Tonight Lockhart/Gardner fired the Governor's wife. It was actually tonight's episode of The Good Wife, on CBS and in tonight's show, the partners found out that Alicia Florrick (Julianna Margulies) was planning on leaving the law firm to start her own and take with her some of Lockhard/Gardner's largest clients, not to mention a number of associates and lead investigator. There is a lot to learn from watching a TV show. I get that every now and then from watching the Kardashians.  However, this one hits closer to home in terms of how I like to help clients, faced with high profile issues affecting their reputation -- as a lawyer, for a law firm and even for the Governor.

From an employer perspective....

  • Once information is learned about an employee that would warrant firing them. before acting based on emotion an employer should have all the facts, or at least enough to make a decision on high profile employment issues.
  • However, once the decision is made it must be communicated quickly and efficiently.  Today, Twitter is the best and quickest medium.
  • Before a tweet is sent, a firm or company should already have influential people following them - Work hard at pro-actively building upon your social network.
  • Invest in client relations. Today, law firms are too big, lawyers are too isolated and legal bills are too high. Business today is based on personal relationships, not on big law firm names. It is important to ensure your clients know that you are laser focused on their work -- So represent them as if they are your only client.
  • Work hard to communicate with your employees so these situations can be avoided in the future.

Good thing they had a public relations counselor waiting in the lobby to begin work on defending a major law firm against The Governor-elect's wife.

From the employee perspective...

  • Make sure you are also following the law as you prepare to leave your employer.
  • Be proactive in regards to getting everything in order, including notifying those that you can legally notify and what messages you are communicating in leaving.
  • Have a website ready to go, in addition to social media -- most likely Twitter and Facebook but also LinkedIn.
  • Know who the reporters are covering your industry and those of your clients, and make sure they know and trust you as a resource.

From the Governor's standpoint...

  • Be prepared with a statement but don't communicate it directly.
  • If confronted and asked in person stay on message.
  • Answer the questions directly and bridge to another issue.
  • Address the issue, don't avoid it.
  • Distance yourself from the business of others, particularly those that you are close to.
  • Ensure the public that this issue remains a separate issue outside of your work in the state and that you remain focused on the issues before you.

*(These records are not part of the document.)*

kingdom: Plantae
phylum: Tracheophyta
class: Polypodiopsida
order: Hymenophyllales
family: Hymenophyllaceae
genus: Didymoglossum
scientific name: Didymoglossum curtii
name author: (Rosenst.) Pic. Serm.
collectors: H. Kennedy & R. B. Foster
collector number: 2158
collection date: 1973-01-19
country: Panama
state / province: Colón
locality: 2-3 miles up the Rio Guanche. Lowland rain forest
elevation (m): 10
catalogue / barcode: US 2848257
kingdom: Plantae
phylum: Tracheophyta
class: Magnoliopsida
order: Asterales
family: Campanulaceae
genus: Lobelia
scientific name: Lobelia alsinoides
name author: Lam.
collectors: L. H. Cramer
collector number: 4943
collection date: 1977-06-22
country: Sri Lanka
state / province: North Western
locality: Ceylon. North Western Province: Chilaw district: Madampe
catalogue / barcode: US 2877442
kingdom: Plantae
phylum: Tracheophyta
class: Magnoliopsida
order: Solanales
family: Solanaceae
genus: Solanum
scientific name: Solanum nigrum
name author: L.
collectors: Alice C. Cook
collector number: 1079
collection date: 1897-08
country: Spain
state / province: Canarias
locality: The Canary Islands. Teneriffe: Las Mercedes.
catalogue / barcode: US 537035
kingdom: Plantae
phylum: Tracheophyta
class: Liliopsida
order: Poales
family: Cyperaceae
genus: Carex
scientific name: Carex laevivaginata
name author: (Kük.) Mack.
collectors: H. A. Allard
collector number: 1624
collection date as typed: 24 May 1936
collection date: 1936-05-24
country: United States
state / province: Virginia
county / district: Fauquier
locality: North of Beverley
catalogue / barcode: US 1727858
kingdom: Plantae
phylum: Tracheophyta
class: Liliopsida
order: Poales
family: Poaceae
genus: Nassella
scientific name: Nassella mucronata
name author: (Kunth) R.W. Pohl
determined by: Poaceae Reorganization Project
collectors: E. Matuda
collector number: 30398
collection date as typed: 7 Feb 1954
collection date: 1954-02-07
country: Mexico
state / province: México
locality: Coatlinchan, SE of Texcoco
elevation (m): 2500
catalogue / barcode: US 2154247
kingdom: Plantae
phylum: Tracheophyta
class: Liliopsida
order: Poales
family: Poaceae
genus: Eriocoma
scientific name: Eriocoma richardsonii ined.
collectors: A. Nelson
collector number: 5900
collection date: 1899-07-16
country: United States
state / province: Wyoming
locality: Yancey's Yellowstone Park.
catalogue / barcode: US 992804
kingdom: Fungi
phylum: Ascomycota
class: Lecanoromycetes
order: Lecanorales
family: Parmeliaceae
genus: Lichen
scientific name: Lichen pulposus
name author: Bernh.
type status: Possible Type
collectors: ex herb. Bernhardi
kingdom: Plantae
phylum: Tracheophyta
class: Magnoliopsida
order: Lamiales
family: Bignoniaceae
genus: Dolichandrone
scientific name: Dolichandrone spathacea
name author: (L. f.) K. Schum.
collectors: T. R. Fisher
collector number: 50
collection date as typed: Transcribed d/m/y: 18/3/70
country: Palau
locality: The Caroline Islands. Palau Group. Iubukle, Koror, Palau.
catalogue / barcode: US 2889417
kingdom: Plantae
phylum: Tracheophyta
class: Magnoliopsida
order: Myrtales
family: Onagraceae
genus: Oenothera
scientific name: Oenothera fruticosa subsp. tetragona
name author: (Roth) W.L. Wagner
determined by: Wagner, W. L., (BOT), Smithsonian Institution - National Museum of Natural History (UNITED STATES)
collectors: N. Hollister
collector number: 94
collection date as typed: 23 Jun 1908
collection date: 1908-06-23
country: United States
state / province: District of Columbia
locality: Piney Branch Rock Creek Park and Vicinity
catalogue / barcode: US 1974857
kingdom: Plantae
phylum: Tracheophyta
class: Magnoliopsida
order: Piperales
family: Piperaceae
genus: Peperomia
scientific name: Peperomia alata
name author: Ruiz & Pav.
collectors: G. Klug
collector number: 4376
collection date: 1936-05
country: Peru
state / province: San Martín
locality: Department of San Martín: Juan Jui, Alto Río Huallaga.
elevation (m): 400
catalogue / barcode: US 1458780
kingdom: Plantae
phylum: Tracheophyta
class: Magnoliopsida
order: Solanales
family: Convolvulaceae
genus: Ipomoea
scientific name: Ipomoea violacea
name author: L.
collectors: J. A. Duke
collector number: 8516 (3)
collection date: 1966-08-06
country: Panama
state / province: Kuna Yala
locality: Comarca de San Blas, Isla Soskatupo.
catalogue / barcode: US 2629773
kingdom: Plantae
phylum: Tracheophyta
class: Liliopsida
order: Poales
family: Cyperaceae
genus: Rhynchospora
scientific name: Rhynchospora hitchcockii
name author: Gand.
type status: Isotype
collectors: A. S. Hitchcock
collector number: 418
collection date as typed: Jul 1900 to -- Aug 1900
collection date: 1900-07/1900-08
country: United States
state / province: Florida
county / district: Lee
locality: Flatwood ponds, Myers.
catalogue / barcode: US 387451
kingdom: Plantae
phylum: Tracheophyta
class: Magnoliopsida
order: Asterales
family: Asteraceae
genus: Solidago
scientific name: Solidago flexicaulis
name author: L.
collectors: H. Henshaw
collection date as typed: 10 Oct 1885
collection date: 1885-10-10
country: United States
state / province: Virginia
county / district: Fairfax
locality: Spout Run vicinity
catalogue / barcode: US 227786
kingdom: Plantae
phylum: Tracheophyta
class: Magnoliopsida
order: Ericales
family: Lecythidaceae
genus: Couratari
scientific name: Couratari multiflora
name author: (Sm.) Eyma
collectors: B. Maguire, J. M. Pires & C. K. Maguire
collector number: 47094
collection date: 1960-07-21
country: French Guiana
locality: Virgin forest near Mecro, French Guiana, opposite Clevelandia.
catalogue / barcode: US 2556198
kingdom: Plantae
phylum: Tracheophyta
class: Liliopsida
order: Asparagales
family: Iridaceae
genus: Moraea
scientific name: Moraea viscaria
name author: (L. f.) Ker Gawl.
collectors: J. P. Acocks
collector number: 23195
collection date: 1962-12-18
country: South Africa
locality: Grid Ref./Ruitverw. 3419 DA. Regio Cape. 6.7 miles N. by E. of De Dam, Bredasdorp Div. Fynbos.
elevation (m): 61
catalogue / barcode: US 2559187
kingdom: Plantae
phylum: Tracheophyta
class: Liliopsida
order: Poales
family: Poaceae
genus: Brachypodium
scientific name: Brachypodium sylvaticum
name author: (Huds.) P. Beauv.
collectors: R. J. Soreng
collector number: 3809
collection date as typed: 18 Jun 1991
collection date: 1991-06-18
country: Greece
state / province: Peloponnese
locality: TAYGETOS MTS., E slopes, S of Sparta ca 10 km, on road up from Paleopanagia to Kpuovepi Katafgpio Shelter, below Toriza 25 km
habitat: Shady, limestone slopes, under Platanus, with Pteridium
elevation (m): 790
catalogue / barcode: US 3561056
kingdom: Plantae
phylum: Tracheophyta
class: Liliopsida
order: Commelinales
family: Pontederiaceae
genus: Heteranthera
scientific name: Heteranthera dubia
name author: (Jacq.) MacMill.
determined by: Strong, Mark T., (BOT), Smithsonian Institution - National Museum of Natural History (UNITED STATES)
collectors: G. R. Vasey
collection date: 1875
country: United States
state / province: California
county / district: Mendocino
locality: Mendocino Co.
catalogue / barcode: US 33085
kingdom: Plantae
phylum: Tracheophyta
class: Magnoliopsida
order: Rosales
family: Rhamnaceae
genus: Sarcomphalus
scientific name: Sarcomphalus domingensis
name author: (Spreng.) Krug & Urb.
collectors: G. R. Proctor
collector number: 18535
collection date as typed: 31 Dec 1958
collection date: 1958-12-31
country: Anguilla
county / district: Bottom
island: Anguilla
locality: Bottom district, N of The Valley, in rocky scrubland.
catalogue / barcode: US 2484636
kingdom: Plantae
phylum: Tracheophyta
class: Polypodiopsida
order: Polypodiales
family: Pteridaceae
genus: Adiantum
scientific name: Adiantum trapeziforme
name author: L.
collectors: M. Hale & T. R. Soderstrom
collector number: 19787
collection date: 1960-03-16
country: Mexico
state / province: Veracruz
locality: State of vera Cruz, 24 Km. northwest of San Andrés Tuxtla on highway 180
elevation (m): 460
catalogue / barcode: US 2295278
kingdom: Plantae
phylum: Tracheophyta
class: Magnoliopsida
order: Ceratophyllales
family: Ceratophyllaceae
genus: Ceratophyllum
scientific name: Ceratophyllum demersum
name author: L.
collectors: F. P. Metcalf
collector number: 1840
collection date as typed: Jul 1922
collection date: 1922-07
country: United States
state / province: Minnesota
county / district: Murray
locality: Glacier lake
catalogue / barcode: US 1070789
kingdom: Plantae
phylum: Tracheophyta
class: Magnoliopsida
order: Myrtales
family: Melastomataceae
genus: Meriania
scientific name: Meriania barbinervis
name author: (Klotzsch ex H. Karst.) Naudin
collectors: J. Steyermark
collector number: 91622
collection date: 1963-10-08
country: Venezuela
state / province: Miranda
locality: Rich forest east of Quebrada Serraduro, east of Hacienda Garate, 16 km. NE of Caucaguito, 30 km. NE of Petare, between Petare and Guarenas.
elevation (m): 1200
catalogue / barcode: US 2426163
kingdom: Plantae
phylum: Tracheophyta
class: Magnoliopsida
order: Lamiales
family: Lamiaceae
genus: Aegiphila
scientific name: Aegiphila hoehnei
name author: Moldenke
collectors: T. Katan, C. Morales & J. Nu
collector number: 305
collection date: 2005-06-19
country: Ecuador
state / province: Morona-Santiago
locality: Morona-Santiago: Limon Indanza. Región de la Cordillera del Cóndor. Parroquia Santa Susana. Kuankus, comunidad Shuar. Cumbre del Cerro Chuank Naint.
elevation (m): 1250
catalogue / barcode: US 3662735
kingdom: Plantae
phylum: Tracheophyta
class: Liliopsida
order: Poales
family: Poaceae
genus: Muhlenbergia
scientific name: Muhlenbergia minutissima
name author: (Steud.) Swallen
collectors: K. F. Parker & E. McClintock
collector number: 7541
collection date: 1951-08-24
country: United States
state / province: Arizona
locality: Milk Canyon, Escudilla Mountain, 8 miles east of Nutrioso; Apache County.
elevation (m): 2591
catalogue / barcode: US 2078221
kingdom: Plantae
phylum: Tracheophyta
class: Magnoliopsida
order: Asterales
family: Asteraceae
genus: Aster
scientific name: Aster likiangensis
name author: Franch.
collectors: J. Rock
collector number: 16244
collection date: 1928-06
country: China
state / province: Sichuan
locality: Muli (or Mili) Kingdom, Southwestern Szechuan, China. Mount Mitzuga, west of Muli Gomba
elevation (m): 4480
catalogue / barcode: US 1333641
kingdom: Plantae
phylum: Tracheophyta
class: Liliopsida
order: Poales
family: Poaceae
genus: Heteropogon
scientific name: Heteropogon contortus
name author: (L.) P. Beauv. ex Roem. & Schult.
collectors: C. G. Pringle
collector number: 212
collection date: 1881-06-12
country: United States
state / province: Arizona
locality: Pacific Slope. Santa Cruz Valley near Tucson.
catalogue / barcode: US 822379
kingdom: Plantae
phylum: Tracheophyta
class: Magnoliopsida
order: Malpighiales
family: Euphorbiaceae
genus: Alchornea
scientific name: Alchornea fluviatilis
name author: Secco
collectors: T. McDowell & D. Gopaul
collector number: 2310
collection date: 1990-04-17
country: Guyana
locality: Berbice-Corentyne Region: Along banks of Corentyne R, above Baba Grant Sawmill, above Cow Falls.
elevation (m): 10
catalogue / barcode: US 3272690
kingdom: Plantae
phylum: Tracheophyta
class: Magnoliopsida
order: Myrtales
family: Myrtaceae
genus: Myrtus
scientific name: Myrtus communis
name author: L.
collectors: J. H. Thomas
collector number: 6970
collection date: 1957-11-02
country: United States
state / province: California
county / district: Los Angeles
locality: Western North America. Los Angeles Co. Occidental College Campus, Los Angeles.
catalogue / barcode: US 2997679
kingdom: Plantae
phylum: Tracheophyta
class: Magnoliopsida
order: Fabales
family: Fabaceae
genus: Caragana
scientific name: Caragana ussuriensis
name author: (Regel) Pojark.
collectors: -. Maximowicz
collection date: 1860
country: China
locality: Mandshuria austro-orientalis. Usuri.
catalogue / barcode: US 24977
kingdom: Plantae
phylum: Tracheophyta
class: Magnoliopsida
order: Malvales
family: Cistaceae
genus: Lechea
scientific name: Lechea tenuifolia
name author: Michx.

Regardless of which side you are on, make sure you have the necessary relationships with people to help you should you need it.  This includes lawyers, accountants, doctors and strategic public relations counsel. Trust is vital to the success in any business and we work hard to establish it. It is even harder to rebuild in the wake of crisis.  As we learned tonight, "politics leads, the law follows." Whatever comes your way, it is important to be prepared and know those that can help you should you need. it.